Светлана смущенно оправила на коленях платье.
– Этим ты поставишь меня в неловкое положение.
– А ты меня уже поставила.
– Чем?
– Тем, что так отозвалась о самом дорогом человеке для нашей семьи – об Александре Андреевиче Свечине.
– Самым дорогим может быть только папа или сам Сталин. А если вам дорог другой, то он не только враг моего папы, но и враг Сталина. Врагам же не место в нашем обществе.
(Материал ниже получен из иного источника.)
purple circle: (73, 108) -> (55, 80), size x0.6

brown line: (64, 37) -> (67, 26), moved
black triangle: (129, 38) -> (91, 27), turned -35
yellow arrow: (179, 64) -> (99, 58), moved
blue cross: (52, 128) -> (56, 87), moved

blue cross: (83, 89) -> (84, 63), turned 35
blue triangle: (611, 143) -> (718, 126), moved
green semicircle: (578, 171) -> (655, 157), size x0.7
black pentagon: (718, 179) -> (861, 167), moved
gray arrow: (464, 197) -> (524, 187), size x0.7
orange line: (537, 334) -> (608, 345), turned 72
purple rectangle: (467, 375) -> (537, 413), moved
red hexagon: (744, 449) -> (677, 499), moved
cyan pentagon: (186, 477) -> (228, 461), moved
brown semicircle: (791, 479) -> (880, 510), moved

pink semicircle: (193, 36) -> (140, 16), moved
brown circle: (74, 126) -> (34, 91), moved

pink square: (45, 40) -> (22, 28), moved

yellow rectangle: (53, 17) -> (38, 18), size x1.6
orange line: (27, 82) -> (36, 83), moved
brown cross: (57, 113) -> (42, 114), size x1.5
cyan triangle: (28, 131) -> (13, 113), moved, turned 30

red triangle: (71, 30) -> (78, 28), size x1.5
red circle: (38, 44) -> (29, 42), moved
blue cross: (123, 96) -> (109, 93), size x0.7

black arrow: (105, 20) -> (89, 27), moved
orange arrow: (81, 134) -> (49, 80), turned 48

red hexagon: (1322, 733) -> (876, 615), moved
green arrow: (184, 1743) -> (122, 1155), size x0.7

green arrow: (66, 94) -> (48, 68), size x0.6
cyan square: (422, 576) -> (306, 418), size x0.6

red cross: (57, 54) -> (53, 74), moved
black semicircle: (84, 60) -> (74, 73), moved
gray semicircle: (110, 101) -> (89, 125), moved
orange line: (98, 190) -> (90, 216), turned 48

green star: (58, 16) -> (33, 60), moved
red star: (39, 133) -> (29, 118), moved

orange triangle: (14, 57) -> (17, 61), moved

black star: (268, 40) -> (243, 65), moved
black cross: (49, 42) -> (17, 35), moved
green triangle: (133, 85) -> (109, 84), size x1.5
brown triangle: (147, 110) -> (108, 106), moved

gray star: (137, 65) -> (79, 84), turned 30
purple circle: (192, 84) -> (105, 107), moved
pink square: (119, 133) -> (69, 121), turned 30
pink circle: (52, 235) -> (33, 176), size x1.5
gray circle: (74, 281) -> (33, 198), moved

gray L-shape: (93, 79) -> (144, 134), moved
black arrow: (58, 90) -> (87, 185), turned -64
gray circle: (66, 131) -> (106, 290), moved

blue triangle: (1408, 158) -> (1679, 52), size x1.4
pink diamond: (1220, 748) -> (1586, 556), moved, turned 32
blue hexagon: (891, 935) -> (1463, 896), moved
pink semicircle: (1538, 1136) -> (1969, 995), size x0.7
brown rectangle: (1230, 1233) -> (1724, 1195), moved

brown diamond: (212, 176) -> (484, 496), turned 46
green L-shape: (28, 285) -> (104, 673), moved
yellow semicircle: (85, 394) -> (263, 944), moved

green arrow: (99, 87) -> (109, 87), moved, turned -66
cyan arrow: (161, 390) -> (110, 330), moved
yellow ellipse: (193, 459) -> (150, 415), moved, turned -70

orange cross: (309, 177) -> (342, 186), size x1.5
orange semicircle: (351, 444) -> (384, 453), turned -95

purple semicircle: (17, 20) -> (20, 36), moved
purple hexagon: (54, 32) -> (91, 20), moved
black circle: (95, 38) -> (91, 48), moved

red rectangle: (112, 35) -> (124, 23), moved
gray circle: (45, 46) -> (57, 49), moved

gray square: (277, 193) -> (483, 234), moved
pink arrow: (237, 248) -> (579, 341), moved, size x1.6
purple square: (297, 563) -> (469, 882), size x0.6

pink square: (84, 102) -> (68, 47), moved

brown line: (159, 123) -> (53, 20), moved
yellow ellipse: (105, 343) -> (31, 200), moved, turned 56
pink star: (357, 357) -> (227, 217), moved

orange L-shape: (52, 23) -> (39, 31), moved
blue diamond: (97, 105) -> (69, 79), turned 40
– А где же им место? – спросил я, хотя лучше было не спрашивать, поскольку Светлана могла ответить лишь то, что я и сам знал лучше ее:
– В тюрьме или в могиле.
Перемолол бы
Дверной звонок у нас настолько напоминал телефонный, что невозможно было отличить, особенно сидя в гостиной, и мы часто бросались к двери, когда нужно было взять трубку, и, наоборот, брали трубку, если требовалось открыть дверь. Поэтому мать, спеша на звонок к телефону, всегда просила кого-нибудь: «Откройте дверь!» А открывая дверь, на всякий случай посылала гонца к телефону: «Кажется, звонят!»
Вот и сейчас повторилась та же история, но только не с матерью, а с одним из гостей, сидевших за столом. Когда в прихожей тренькнуло, а затем раздались длинные звонки, он, прислушиваясь и наклоняясь к уху моей матери, попросил:
– Елизавета Гордеевна, возьмите, пожалуйста, трубку. Мне сюда должны позвонить. Я предупредил, что буду у вас.
– Это не телефон. Это в дверь звонят. Наверное, кто-то опаздывает, – ответила мать, любезно улыбаясь гостям – в том числе и Юлии Ивановне Кузьминой, чувствовавшей себя виноватой за недавнее опоздание, и заверяя этой улыбкой, что участь хозяйки давно приучила мириться с опозданиями гостей как с неизбежностью и не усматривать в них повода даже для самого легкого упрека.
Стараясь не привлекать к себе излишнего внимания, мать поднялась из-за стола, чтобы открыть дверь.
Все почему-то сразу притихли, озабоченно прислушиваясь к голосам в прихожей и истолковывая доносившиеся оттуда слова матери: «Какая неожиданность… Очень приятно… Я вас познакомлю с гостями!» – истолковывая так, словно в неожиданном появлении нового гостя, напротив, ничего приятного не было и знакомство с ним особых радостей им не сулило.